Palantir Shares Slip DespiteRaised Price Targetfrom RBC Capital Analyst

Shares of Palantir Technologies (NYSE: PLTR) have taken a hit following the company's first-quarter earnings report, despite an increase in the price target from RBC Capital analyst Rishi Jaluria. The data analytics firm saw its stock price tumble even as it beat revenue projections for the quarter.

Jaluria raised his price target for Palantir from $5 to $9 per share, representing a 33% increase. However, he maintained an underperform recommendation on the stock, citing concerns over the sustainability of the company's growth and margins. Specifically, Jaluria pointed to Palantir's reliance on revenue from special purpose acquisition companies (SPACs) as a potential risk factor.
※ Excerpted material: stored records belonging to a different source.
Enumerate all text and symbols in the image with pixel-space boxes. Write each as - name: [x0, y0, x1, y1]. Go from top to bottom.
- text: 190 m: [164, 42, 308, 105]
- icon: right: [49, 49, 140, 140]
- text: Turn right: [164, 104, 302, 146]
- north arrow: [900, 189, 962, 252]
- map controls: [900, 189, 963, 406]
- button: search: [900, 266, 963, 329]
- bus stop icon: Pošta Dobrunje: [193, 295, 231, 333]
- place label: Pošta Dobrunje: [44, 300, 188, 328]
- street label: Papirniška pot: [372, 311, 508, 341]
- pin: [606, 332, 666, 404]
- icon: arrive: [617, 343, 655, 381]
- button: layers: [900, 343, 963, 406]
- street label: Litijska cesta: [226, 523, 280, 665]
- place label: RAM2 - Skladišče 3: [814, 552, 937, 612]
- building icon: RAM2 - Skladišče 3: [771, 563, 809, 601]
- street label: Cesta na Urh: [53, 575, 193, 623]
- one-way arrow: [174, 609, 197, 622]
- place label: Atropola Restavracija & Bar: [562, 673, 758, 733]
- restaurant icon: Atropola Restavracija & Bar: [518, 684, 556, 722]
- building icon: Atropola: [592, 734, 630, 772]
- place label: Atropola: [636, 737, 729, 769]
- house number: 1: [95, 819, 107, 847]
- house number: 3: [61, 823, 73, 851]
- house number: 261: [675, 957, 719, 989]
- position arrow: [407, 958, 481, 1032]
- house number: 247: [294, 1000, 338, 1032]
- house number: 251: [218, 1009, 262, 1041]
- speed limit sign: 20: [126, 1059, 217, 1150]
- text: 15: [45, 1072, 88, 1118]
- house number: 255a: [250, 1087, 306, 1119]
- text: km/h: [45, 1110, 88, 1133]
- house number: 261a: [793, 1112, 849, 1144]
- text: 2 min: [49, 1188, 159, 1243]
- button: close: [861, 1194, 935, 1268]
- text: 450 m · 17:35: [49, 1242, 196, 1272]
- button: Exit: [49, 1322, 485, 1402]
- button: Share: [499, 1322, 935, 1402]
Why this matters: The scrutiny of Palantir's revenue streams has implications for the broader technology sector, as investors become increasingly cautious about companies with unsustainable growth models. As the market watches Palantir's performance, it may lead to a reevaluation of other companies with similar revenue structures, potentially impacting the overallmarket sentiment.

In a note to clients, Jaluria described Palantir's quarterly results as "decent" but expressed reservations about the company's commercial segment growth being driven by SPAC revenue. "Our concerns on the sustainability of growth/margins are unchanged," he wrote. "We see the risk-reward skewed negatively with shares trading at a premium multiple."

The Wall Street Journal reported that some of the companies receiving investments from Palantir simultaneously signed contracts with the firm, raising questions about the long-term viability of this revenue stream. Many of these SPAC-backed businesses are not performing well, further compounding the concerns.

Despite these challenges, Palantir maintains a thriving business with the public sector, which tends to provide a reliable and lucrative source of revenue. The company's work with government agencies has been a key driver of growth and could help offset any potential slowdown in commercial segment performance.

Palantir's first-quarter earnings report showed double-digit growth in both revenue and earnings, surpassing the average analyst revenue prediction. However, the company's share price still declined in the aftermath of the release, reflecting investor concerns about the sustainability of its growth trajectory. As Palantir navigates the challenges posed by its SPAC investments and works to diversify its revenue streams, the market will be closely watching to see if the company can maintain its momentum in the face of these headwinds.